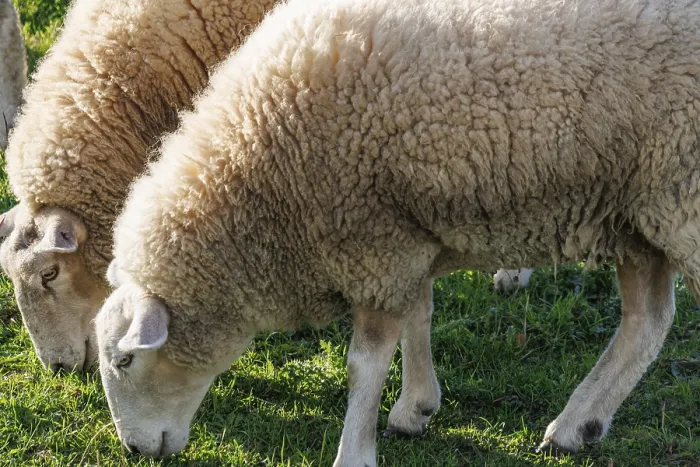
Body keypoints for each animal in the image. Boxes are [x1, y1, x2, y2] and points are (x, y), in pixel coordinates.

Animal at [95, 0, 700, 463]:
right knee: (647, 321)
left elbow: (364, 364)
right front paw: (417, 406)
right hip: (636, 211)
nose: (135, 450)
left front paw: (354, 451)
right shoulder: (402, 235)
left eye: (124, 361)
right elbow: (419, 316)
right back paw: (579, 424)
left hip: (678, 197)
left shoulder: (372, 241)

——————————

Once each line with "left" in the entries is counted, state the total and nothing else.

5